The team led was led by Okanogan-Wenatchee National Forest BAER Coordinator Molly Hanson and Greg Kuyumjian.

Burn severity maps of those areas, along with Norse Fire BAER team maps, are available at http://centralwashingtonfirerecovery.info. Chris Stewart led the Norse team.

Soil burn severity refers to effects of fire on soil characteristics. They include the depth of char (a downward heat pulse into the soil), loss of organic matter through consumption of duff, litter and fine roots, altered surface color, damage to soil structure and reduced infiltration.

Burn severity can vary across the fire area depending on topography, weather conditions, fuel types and rate of fire spread. When organic materials on the ground and within the soil structure burn, they can form water-repellent conditions on the surface and within the soil, reducing the ability of water to move downward into the soil and resulting in an increase in surface runoff.
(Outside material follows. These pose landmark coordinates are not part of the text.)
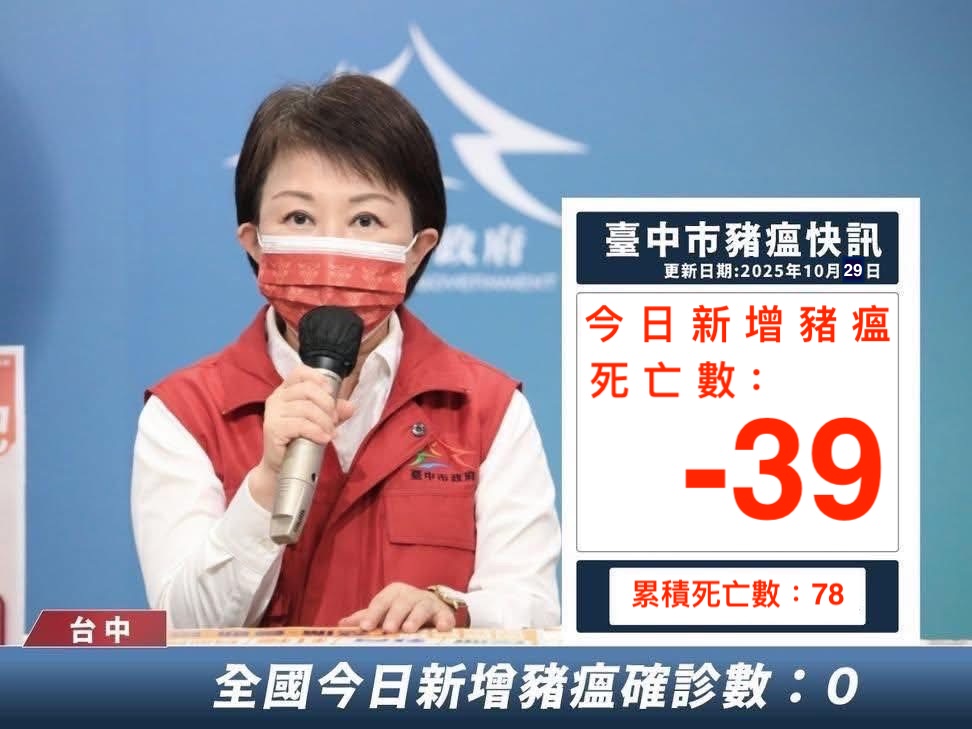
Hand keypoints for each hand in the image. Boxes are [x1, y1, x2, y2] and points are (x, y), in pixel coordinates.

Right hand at [248, 364, 353, 509]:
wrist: (281, 466)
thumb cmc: (299, 440)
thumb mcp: (321, 422)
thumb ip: (335, 412)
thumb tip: (351, 406)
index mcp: (286, 391)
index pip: (300, 372)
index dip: (318, 379)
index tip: (331, 394)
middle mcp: (277, 398)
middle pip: (308, 389)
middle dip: (327, 405)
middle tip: (334, 421)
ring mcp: (273, 412)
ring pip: (306, 408)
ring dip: (324, 421)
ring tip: (329, 433)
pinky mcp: (273, 428)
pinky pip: (300, 424)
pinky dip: (316, 431)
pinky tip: (323, 438)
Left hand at [338, 582, 455, 632]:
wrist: (433, 607)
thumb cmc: (402, 612)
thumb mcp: (385, 612)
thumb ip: (366, 617)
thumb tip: (341, 623)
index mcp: (394, 593)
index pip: (381, 601)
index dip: (373, 613)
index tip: (365, 627)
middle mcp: (411, 595)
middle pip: (402, 603)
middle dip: (394, 615)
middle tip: (388, 628)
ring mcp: (429, 603)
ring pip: (422, 607)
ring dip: (415, 618)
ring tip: (409, 630)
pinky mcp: (444, 613)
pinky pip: (446, 616)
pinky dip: (445, 621)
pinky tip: (443, 629)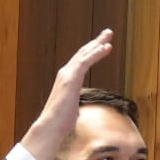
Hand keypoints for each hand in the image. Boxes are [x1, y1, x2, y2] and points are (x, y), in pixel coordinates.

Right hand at [20, 28, 114, 159]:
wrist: (51, 127)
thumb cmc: (61, 122)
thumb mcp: (72, 109)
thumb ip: (75, 104)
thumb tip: (77, 110)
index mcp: (67, 79)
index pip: (81, 61)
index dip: (92, 52)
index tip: (103, 45)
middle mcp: (66, 73)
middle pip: (83, 53)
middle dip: (96, 42)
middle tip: (108, 33)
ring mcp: (67, 75)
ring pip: (84, 54)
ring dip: (98, 43)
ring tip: (108, 35)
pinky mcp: (71, 79)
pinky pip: (85, 62)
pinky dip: (95, 53)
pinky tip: (105, 48)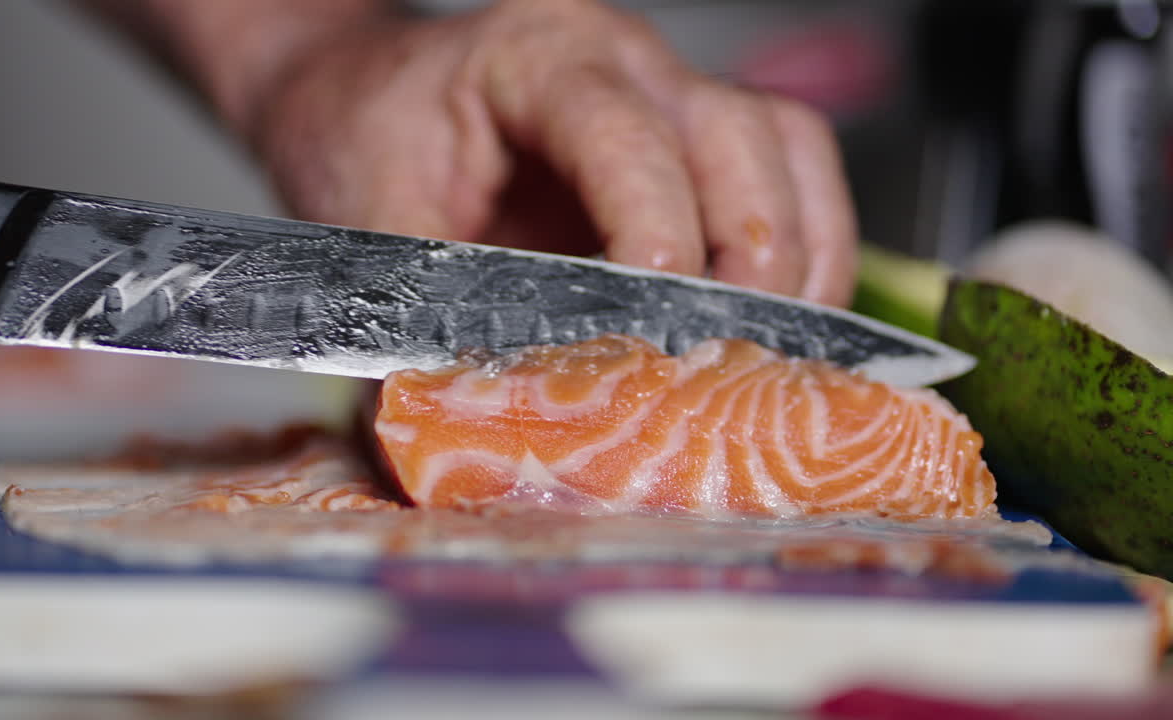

The Diamond Creek Fire burned in the Pasayten Wilderness and into Canada. It was reported July 23 and was declared controlled Oct. 23 after weather stations at Harts and Washington passes reported 22-25 inches of snow with high moisture content.

All area and trail closures were lifted Oct. 20.

The fire burned 128,272 acres and led to Level 1 and Level 2 evacuation alerts in the Mazama, Rendezvous and Lost River areas. Its cause is listed as unknown.